L’exercice a été concluant. Letang l’a invité à l’aréna. Phil Kessel, Jake Guentzel, Sydney Crosby manifestent leur intérêt. « Ça a cliqué. À cause de mon jeune âge, ma passion. »

« J’étais dans l’avion de retour de Pittsburgh et un joueur de Tampa Bay, Louis Domingue, m’écrit pour me demander si je veux aller rencontrer l’équipe la semaine suivante. » C’est ainsi qu’il habillera Mathieu Joseph, Danick Martel et Adam Erne.

« Une bonne stratégie »

« Finalement, Dave Perron, qui joue à St Louis, vient jouer à Montréal et j’ai des habits pour lui. Il me dit que tous les entraineurs de l’équipe veulent des complets et que Jake Allen et Alex Pietrangelo seraient probablement intéressés. »

« Là, j’ai compris que c’était une bonne stratégie de les rencontrer quand ils jouent contre le Canadien ou les Sénateurs. Ils ont plus de temps quand ils sont sur la route, car ils sont loin de leur famille. »

Même si plusieurs joueurs de hockey se font offrir des vêtements gratuitement, Glori.us n’a jamais donné de complet aux vedettes de la glace. « Mon client qui rentre dans ma boutique, je ne lui donne pas de vêtements. Pourquoi je les donnerais à des joueurs de hockey? Je leur dis que s’ils viennent avec moi, c’est pour mes connaissances et mon service à la clientèle, pas pour la gratuité. Moi, je vends mon temps et de la simplicité », note le commerçant, précisant que les prix des complets vendus aux joueurs de la LNH varient entre 1000 $ et 3000 $.

Es-tu bilingue? « Non, même pas.
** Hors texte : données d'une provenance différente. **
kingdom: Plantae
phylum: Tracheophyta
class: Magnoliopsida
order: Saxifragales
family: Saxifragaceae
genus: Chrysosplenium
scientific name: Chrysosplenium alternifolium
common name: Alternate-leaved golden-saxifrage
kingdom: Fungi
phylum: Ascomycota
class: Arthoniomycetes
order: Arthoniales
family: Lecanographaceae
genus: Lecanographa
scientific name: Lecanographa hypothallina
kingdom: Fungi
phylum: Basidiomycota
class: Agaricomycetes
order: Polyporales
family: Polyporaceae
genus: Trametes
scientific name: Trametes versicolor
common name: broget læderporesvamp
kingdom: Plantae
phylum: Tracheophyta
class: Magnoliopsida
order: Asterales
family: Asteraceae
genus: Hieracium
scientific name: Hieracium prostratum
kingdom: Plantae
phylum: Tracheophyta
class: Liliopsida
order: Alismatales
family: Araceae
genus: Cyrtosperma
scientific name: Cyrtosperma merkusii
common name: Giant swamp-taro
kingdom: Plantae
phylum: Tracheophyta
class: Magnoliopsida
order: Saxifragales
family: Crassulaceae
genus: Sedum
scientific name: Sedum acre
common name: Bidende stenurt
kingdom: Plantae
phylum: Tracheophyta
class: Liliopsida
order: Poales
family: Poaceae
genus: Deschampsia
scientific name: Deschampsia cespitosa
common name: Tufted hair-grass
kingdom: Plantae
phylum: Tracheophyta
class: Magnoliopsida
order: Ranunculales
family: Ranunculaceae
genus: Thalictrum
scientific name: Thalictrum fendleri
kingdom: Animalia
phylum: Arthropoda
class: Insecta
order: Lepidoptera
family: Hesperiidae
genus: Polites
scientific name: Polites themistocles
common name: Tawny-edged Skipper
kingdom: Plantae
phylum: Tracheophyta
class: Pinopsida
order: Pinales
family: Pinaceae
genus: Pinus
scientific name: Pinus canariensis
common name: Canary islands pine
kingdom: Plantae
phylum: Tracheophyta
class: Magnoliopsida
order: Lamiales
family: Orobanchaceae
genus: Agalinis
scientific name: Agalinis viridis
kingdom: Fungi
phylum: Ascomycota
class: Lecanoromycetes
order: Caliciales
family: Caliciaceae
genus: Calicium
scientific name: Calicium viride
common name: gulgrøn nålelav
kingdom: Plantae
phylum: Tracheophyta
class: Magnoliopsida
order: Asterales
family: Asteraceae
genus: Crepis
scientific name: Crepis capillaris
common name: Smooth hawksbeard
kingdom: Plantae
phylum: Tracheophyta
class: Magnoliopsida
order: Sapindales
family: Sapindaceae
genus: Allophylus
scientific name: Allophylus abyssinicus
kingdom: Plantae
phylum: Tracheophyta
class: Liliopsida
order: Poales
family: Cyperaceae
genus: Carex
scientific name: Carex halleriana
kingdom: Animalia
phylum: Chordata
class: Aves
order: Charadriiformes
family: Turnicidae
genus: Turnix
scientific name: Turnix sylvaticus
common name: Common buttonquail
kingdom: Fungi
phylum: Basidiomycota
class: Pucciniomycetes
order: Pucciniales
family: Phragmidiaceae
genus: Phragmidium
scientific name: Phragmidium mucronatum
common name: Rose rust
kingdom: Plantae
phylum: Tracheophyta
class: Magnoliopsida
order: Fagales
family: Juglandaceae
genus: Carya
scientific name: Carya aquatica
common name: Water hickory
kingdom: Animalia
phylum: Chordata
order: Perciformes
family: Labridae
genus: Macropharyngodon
Mais je dis aux joueurs : vous allez comprendre 70 % de ce que je dis, mais vous économisez 30 % sur mes prix puisqu’ils sont en argent canadien », note en riant celui qui habille aussi des joueurs qui ont quitté la glace. Pendant l’entrevue, Steve Bégin a téléphoné. Vendredi, il livrait un premier habit à Patrick Roy.

« En même temps, les gars sont habitués. Quand un Russe ou un Finlandais débarque dans le vestiaire, ils ne comprennent pas tout ce que le nouveau joueur raconte », ajoute-t-il.

Jean-François Bédard ne joue pas au hockey. « Je sais patiner, mais je ne sais pas freiner. » Mais c’est un fan. Il regarde les matchs, suit les statistiques. Il a maintenant accès aux vestiaires, aux loges, aux coulisses de la LNH.

Mais s’il devait choisir entre habiller les joueurs de hockey ou les clients de ses deux boutiques, il choisirait sans hésiter ceux qui l’ont vu évoluer et qui l’ont encouragé depuis ses débuts en 2007.